Data for processing
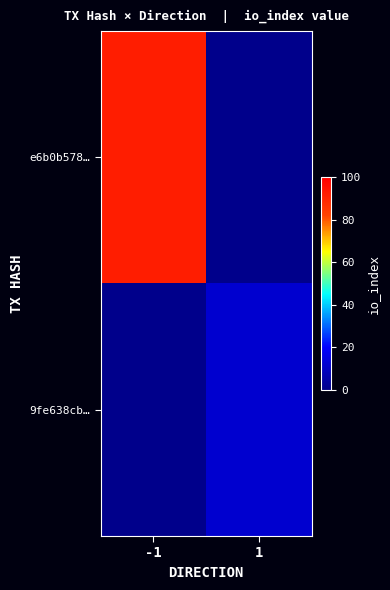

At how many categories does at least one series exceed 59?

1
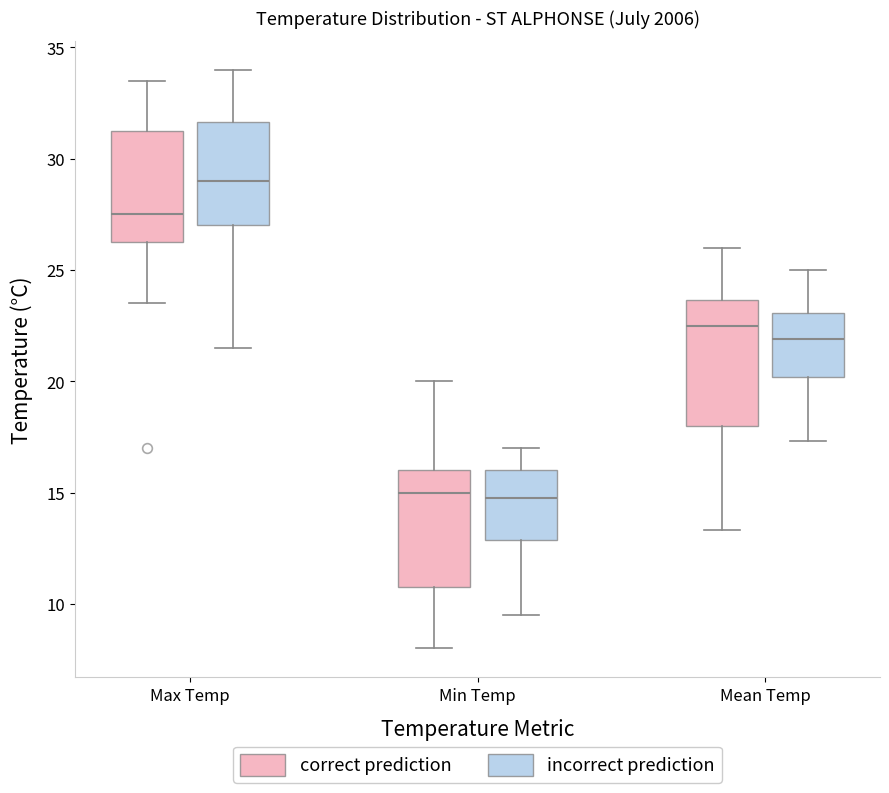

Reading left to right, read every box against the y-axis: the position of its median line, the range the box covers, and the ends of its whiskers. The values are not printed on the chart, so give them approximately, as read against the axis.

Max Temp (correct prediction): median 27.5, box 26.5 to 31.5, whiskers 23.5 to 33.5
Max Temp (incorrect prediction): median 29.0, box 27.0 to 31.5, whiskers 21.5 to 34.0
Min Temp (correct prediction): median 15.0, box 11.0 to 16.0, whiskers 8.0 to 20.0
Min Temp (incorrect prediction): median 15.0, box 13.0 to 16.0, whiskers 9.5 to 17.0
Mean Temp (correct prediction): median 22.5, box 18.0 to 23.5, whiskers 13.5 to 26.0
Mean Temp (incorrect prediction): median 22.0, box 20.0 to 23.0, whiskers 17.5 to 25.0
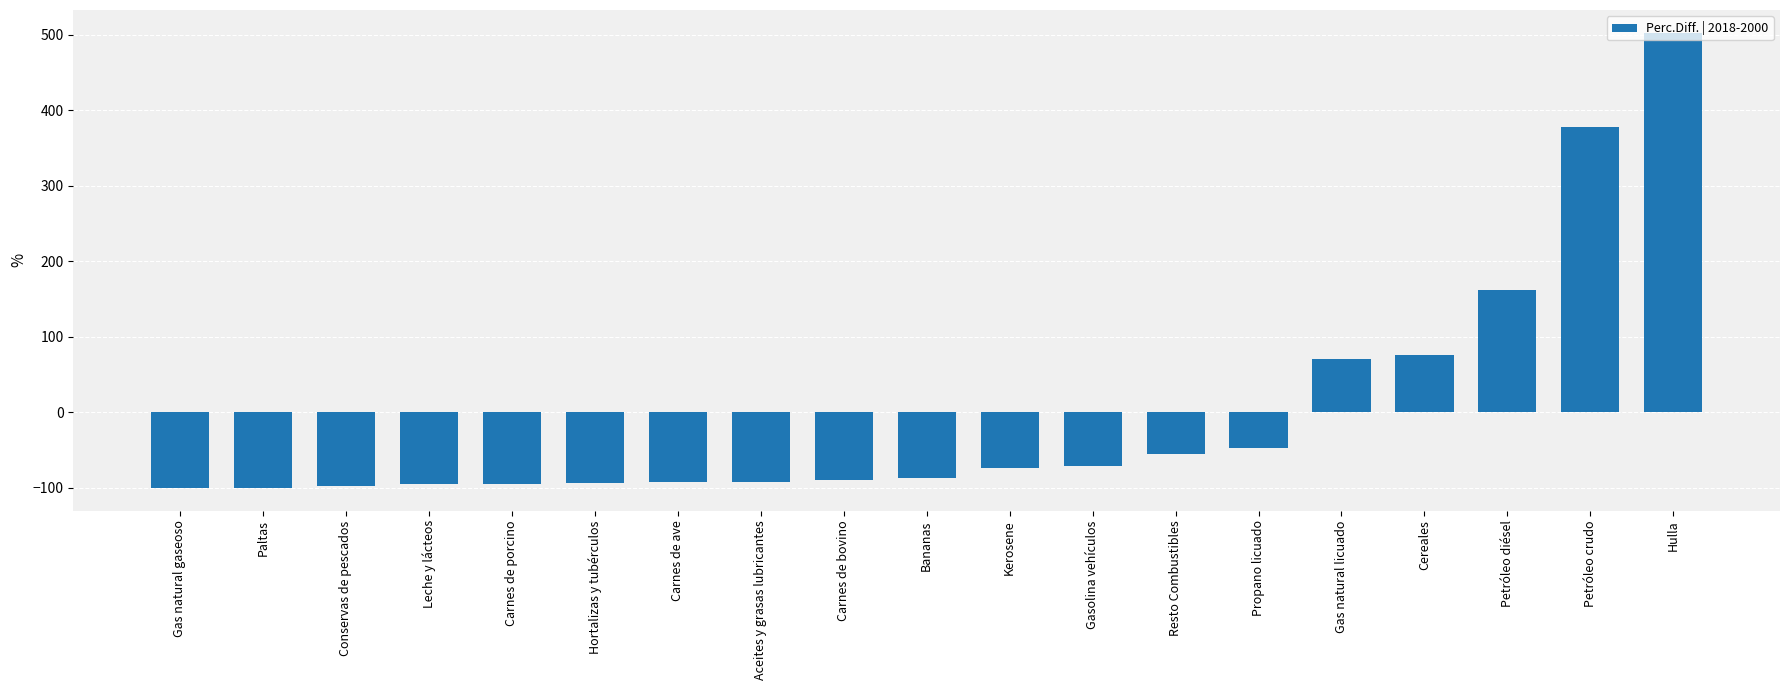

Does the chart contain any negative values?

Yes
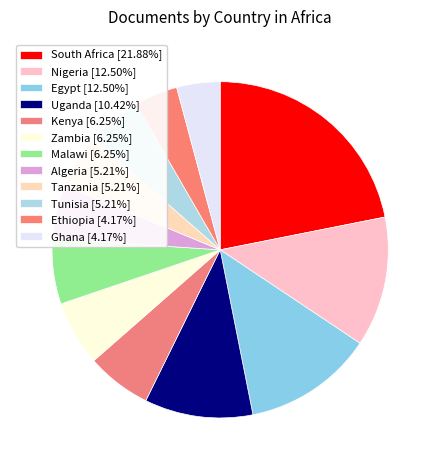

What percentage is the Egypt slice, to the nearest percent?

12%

---

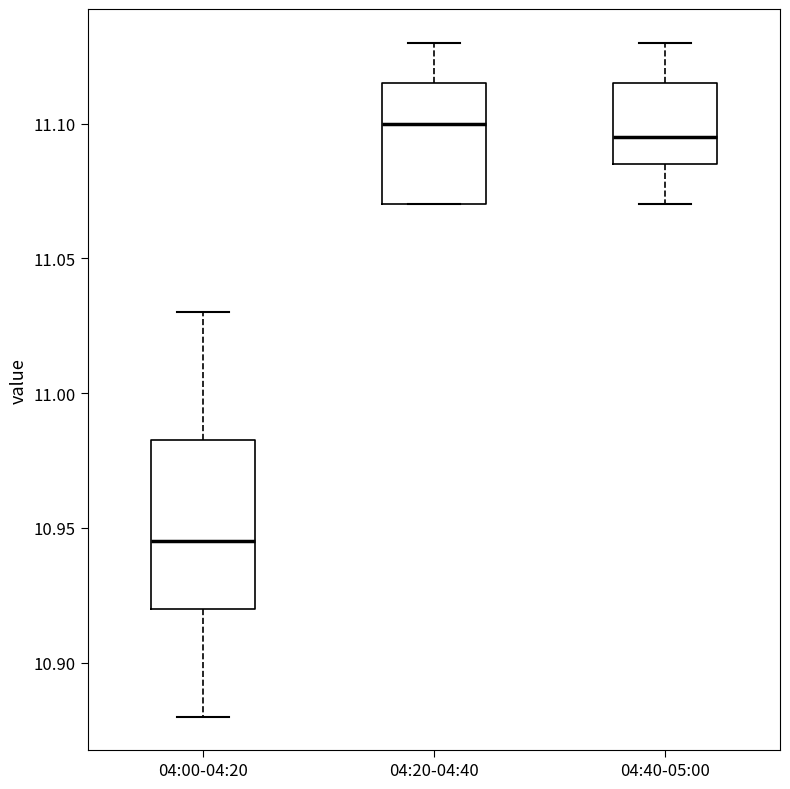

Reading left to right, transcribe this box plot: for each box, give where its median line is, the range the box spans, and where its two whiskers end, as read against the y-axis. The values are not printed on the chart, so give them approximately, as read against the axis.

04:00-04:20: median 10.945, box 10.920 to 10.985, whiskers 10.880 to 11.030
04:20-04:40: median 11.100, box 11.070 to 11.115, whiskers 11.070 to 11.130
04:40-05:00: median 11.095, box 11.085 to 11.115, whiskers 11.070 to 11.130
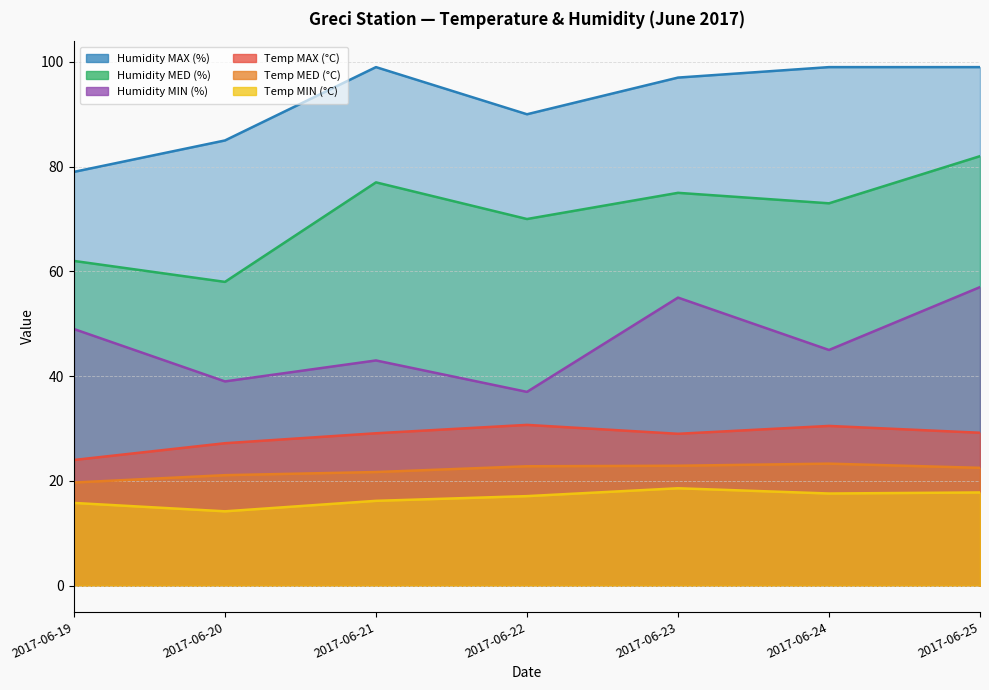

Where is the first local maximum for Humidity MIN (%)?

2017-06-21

==

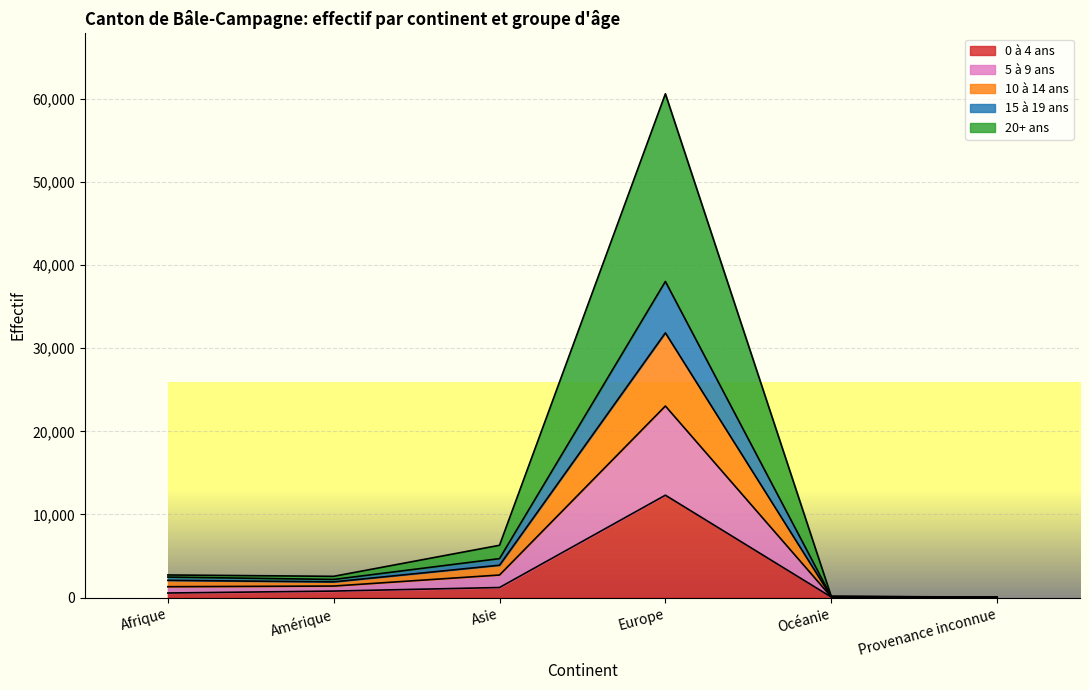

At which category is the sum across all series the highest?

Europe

Activity
Count the lines in the entries above that contain the word "whiskers". Give only the number.

Solution for this task
11